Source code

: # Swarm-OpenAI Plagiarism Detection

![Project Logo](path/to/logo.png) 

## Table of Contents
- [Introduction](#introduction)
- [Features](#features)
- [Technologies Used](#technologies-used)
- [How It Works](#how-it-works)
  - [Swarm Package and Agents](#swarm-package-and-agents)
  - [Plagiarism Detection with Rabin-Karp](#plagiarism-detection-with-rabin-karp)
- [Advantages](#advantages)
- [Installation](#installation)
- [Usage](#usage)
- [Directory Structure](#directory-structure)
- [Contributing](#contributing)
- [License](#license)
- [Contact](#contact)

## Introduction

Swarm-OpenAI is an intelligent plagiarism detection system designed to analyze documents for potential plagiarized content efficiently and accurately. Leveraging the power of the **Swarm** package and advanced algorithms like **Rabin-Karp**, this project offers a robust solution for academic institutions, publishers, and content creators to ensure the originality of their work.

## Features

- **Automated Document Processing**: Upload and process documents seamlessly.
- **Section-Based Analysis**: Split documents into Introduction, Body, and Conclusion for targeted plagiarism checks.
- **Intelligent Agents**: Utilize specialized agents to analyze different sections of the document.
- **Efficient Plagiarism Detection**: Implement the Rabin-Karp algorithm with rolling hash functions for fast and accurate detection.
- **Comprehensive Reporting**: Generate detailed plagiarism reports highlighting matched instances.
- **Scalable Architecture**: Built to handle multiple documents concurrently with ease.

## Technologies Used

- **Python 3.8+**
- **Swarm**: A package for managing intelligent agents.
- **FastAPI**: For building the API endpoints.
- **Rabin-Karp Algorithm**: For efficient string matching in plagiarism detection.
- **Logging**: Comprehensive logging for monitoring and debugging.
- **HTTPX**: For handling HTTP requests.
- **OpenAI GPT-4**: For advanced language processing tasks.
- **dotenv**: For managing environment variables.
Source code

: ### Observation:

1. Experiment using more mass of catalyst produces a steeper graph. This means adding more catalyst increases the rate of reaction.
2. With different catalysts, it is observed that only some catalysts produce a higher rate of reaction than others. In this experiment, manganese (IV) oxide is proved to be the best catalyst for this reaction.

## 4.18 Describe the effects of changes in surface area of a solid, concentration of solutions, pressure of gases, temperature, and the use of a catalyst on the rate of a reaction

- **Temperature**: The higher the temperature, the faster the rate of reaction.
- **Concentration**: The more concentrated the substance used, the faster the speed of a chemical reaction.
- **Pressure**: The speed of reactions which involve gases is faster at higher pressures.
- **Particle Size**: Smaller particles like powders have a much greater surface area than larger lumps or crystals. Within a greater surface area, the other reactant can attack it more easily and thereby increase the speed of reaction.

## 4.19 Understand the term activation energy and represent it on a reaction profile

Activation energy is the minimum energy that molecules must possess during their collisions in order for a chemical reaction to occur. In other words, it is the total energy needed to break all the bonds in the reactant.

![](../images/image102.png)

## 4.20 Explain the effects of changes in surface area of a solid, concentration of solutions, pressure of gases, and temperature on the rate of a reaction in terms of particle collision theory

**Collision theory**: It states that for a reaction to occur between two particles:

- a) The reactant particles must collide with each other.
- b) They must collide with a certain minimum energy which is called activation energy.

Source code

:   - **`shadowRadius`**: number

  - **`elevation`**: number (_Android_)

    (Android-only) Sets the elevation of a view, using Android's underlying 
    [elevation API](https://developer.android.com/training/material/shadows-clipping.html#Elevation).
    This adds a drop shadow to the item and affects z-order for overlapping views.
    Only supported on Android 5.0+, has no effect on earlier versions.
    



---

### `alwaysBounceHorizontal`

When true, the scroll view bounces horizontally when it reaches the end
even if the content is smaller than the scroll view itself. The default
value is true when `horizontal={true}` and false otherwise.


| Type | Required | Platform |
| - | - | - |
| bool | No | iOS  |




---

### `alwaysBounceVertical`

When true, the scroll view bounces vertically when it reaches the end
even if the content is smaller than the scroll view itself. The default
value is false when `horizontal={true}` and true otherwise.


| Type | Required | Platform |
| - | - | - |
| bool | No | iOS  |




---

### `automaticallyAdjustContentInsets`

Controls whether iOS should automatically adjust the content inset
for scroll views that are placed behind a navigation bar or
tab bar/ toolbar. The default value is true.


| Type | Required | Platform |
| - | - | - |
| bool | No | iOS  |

────

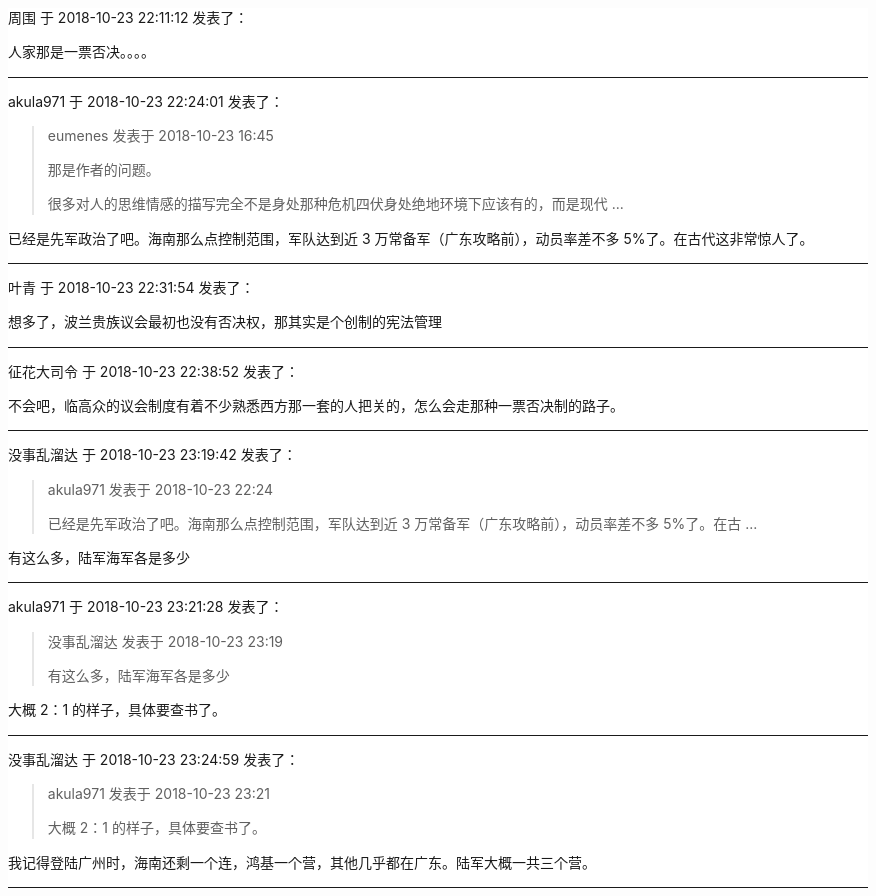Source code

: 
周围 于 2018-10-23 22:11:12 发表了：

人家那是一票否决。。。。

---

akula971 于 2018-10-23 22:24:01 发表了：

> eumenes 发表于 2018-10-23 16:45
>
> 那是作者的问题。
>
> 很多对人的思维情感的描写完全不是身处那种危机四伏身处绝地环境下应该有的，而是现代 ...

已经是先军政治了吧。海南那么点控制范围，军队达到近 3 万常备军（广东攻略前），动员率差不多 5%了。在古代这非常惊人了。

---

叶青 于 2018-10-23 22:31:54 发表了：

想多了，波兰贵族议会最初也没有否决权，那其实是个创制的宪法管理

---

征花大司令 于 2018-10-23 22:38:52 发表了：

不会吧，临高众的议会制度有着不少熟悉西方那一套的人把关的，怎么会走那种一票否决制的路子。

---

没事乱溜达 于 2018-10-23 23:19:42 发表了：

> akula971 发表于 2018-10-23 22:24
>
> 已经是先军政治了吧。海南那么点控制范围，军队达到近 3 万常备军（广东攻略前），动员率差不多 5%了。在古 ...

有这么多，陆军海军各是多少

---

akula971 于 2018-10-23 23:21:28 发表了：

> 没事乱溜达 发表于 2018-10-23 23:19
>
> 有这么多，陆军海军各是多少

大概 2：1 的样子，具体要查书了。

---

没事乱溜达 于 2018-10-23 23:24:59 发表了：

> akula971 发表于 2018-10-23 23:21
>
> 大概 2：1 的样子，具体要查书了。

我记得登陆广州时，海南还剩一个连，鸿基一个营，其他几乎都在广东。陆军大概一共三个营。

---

────

=== Exercise aim ===
Search the records for the string "Introduction" and return every line in which it occurs.

=== Response to the task ===
- [Introduction](#introduction)
## Introduction
- **Section-Based Analysis**: Split documents into Introduction, Body, and Conclusion for targeted plagiarism checks.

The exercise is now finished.